In contrast, a low number (8.2%) of the subjects reported using a syringe and needle after another person.
|The recommendations of the audit
were that drug service commissioners should:
Encourage providers to assess, through audit, the current state of risk taking amongst their injecting clients
Include financial support to develop new ways of getting messages across to users
Set realistic targets for improvement which take into account the profile of the local service, the level of risk the clients are engaging in and the skill mix of the local provider unit
Fund further research and audit through central organisations
Fund training and information services which are responsive to the needs of the specific area.
Drug service managers should:
Examine and review the work of syringe exchange staff and their interventions with clients and develop local systems of recording
Encourage staff to develop a comprehensive understanding of the injecting process
Invest in training and skills' development which enables staff to confront clients' behaviour in an atmosphere of support
Encourage an atmosphere of change and adaptation based on continuous audit and research
Set local targets for change
Develop a system of clinical and managerial supervision which enables staff to discuss the positive and negative aspects of their work and potential barriers to effectiveness.
Drug workers should:
Adapt and develop their knowledge of the injecting process and develop skills in encouraging dialogue about risk behaviours and risk taking
Keep abreast of recent research and information about the injecting process
Develop skills in health promotion techniques and procedures, thereby developing interesting and exciting methods of getting messages across to service users
Develop methods of evaluating the success of their own interventions with clients
Communicate with other similar units which achieve good practice with the aim of replicating effective work.
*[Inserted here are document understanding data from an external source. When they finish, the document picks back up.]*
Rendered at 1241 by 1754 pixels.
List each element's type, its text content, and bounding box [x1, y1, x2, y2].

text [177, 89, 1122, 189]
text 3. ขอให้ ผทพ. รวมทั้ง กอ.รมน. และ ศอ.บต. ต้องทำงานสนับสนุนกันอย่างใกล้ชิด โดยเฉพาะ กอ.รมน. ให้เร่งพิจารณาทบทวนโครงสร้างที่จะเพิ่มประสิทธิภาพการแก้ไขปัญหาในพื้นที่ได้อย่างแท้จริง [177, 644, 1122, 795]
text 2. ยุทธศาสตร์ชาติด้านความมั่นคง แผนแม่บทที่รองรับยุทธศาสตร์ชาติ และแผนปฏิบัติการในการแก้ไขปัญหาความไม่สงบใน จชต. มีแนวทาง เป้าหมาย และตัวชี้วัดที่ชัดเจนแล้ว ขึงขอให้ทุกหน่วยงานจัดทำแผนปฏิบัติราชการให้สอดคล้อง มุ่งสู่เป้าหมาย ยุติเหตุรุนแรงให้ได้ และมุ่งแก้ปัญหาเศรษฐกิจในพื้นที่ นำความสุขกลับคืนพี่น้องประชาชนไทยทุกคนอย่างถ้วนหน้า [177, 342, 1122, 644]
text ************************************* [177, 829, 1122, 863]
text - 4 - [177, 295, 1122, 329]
Wodak58 has identified several key unanswered questions that must be addressed in order to prevent the continued global rise of HIV infection amongst injecting drug users:
How to convince policy makers of the value of needle exchange in countries such as the USA, where needle exchange does not exist, or exists at minimal levels
How to best ensure adequate dissemination of sterile injecting equipment in different settings and different injecting cultures
How to maximise the benefits of needle exchange in situations where the primary injected drug is not heroin
What to do in developing countries, where adequate sterile supplies may not be available for general health care needs.
In countries such as the UK, where injecting equipment and harm reduction services are available, the key question for the future is probably how can the spread of hepatitis B and C through the sharing of injecting paraphernalia be prevented?
A considerable body of evidence shows that the health behaviour of people who inject can change when they are aware of the risks from shared needles and syringes and have access to clean injecting equipment.
The effectiveness of syringe exchange and related harm reduction policies has almost certainly been crucial in keeping HIV prevalence rates among injectors in the UK as low as they are.
In countries where effective harm reduction strategies are not implemented, HIV prevalence rates amongst injectors can rise to over 50% in only a few years.
There has been relatively little research conducted into how workers interact with clients and the effectiveness of different approaches. Further work is needed to develop a better understanding of what constitutes 'best practice'.
Research into an intervention to prevent the initiation of new injectors suggests that significant primary prevention gains can also be achieved within needle exchange services. Further development of this aspect of syringe work is necessary.
Audit is an important means of promoting and encouraging effective interventions. There is a need to develop a comprehensive audit tool for needle exchange and increase the way that audit is used to improve services.